Accuracy of set-up of thoracic radiotherapy: prospective analysis of 24 patients treated with radiotherapy for lung cancer.

作者信息

Essapen S, Knowles C, Norman A, Tait D

机构信息

Department of Radiotherapy and Oncology, Royal Marsden NHS Trust, Sutton, Surrey SM2 5PT, UK.

出版信息

Br J Radiol. 2002 Feb;75(890):162-9. doi: 10.1259/bjr.75.890.750162.

Abstract

In thoracic radiotherapy, a number of factors hinder the use of portal films and electronic portal imaging devices for measuring field placement errors (FPEs). The aim of this study was to assess the accuracy of treatment set-up using simulator check films (SCFs) in radiotherapy for lung cancer. Prospective evaluation was performed on 24 patients. During their radiotherapy, patients returned to the simulator weekly for a minimum of four SCFs, for which the parameters from the original simulator planning film were set, positioning being achieved without fluoroscopy. A total of 96 SCFs were taken. FPEs in left-right (L-R) and superior-inferior (S-I) direction, as well as coronal rotational errors, were measured. The mean absolute FPE was 0.35 cm in the L-R axis and 0.43 cm in the S-I axis. Statistically, the FPEs in the S-I direction were greater than those in the L-R direction (p<0.001). A margin of 0.93 cm between the clinical target volume and the planning target volume would cover 95% of FPEs in the L-R direction, whilst a margin of 1.13 cm is needed for this degree of certainty in the S-I direction. Mean coronal rotational error was 1.6 degrees. Systematic errors were greater than random errors. This study demonstrated that the FPEs were within clinical tolerance (< or = 0.7 cm) in 84.9% of the measurements. The planning margins used in our clinical practice compare favourably with the FPEs in this study.

摘要

在胸部放疗中,有许多因素阻碍使用射野片和电子射野成像设备来测量射野摆位误差(FPE)。本研究的目的是评估在肺癌放疗中使用模拟定位机校验片(SCF)进行治疗摆位的准确性。

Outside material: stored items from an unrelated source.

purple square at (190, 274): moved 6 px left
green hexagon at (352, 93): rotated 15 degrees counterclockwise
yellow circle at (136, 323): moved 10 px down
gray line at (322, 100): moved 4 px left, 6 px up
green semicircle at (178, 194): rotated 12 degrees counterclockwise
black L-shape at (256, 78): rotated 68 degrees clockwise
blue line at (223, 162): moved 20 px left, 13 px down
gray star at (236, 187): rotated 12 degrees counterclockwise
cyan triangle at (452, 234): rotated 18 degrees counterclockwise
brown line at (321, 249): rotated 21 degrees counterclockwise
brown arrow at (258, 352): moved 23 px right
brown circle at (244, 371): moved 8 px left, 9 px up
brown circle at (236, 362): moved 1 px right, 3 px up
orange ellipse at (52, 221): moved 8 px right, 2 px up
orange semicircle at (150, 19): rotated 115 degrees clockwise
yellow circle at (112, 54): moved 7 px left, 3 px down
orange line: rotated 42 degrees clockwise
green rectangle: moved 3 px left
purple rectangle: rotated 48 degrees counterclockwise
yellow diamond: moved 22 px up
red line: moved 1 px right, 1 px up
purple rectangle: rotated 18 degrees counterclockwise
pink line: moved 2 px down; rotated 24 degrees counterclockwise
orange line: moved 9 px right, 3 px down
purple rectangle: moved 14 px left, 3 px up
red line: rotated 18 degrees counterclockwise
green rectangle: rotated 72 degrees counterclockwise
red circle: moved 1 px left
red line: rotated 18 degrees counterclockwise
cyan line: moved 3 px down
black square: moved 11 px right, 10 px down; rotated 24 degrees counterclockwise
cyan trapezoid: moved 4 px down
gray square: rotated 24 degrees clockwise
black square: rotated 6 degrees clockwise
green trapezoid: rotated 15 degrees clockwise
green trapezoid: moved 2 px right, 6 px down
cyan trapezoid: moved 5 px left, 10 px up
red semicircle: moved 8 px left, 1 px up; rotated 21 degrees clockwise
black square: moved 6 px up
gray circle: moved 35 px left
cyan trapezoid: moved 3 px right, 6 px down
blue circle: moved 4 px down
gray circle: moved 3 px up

对24例患者进行了前瞻性评估。在放疗期间,患者每周返回模拟定位机进行至少四张SCF拍摄,拍摄时设置为与原始模拟定位机计划片相同的参数,且不使用透视进行定位。共获取了96张SCF。测量了左右(L-R)和上下(S-I)方向的FPE以及冠状面旋转误差。L-R轴上的平均绝对FPE为0.35 cm,S-I轴上为0.43 cm。统计学上,S-I方向的FPE大于L-R方向(p<0.001)。临床靶区与计划靶区之间0.93 cm的边界可覆盖L-R方向95%的FPE,而在S-I方向需要1.13 cm的边界才能达到相同的确定性程度。平均冠状面旋转误差为1.6度。系统误差大于随机误差。本研究表明,84.9%的测量中FPE在临床可接受范围内(≤0.7 cm)。我们临床实践中使用的计划边界与本研究中的FPE相比具有优势。